A business Rules Engine is a software system that executes business rules in a runtime production environment. The rules might come from legal regulation, company policy, or other sources. A business rule system enables these company policies and other operational decisions to be defined, tested, executed and maintained separately from the application code.

The Camunda Platform, an Enterprise Platform for Workflow and Decision Automation, includes the Camunda Decision Engine (AKA Rules Engine), which is used to execute business-driven decision tables. The Decision Engine executes Decision Model and Notation (DMN) Decision Tables and Decision Requirements Diagrams. With DMN, business stakeholders can define and maintain executable business rules, thereby providing great flexibility and convenience. The Camunda Decision Engine provides pre-built integration with the workflow engine to execute decision tables as part of an automated workflow, or you can use the decision engine completely standalone.

Why do we need a Rules Engine?

Business need to be able to evaluate business expressions as their processes execute, for example, let’s say you need to create a process that looks at your customer’s income, credit history, purchase history, age, and location to give a list of incentives they might be interested in.

You could write a bunch of if-statements in your code, but that’s a spectacularly bad idea. You’d need a developer to interpret the business rules from a business SME, you’d have to hard code all of those, and you’d need to go through your full SDLC when you wanted to make a change.

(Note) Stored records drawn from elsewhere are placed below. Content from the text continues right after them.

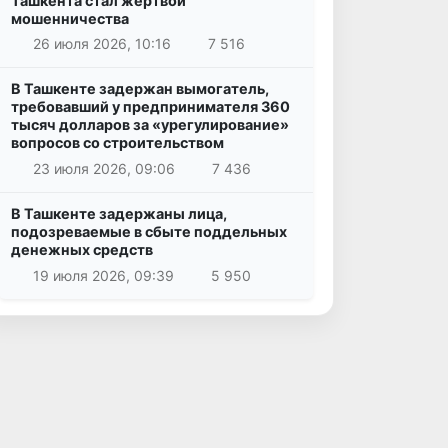
Ташкента стал жертвой
мошенничества
26 июля 2026, 10:16
7 516
В Ташкенте задержан вымогатель,
требовавший у предпринимателя 360
тысяч долларов за «урегулирование»
вопросов со строительством
23 июля 2026, 09:06
7 436
В Ташкенте задержаны лица,
подозреваемые в сбыте поддельных
денежных средств
19 июля 2026, 09:39
5 950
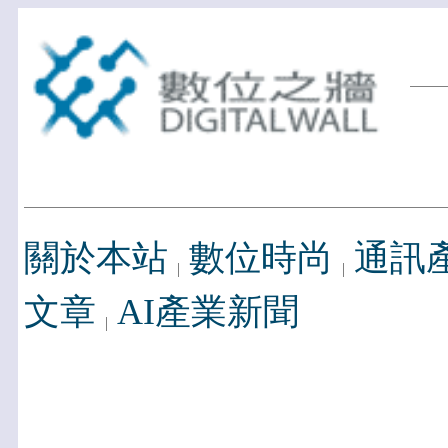
關於本站
數位時尚
通訊
文章
AI產業新聞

How are Business Rules captured?

Business folks can write the rules themselves in a format that’s not unlike Excel and invoke that rule at the right time in your process. That’s where DMN, or Decision Modeling Notation, comes in. It’s a standard notation that allows non-technical people to write business rules. That DMN notation is interpreted by the Camunda engine, which efficiently executes the code, applies the rules, and returns the result. Google “Camunda DMN” if you want a tutorial on how to get started with them.

What is the best way to expose captured Business Rules to your processes?

There is Operational Decision Manager (ODM) by IBM, Drools by Redhat, Pega BPM, and many, many, many others. If you need business rules that can be fully managed and governed by non-technical users, these options will not meet requirements. If you need support for fairly small, tactical rules, then Camunda will fit the bill. And there are many other excellent engines out there. The best part of Camunda is, it’s simple, it’s lightweight and friendly.

How does the Camunda Decision Engine work?

Using an Excel table, you would describe the input that results in the output. For example, the first row might be the credit score, the second row might have income, and the third might have a debt to income ratio. These would be inputs. The Fourth row might be the output, which is the loan interest rate we’re offering, and the fifth row might also be output, indicating how long the term of that loan is.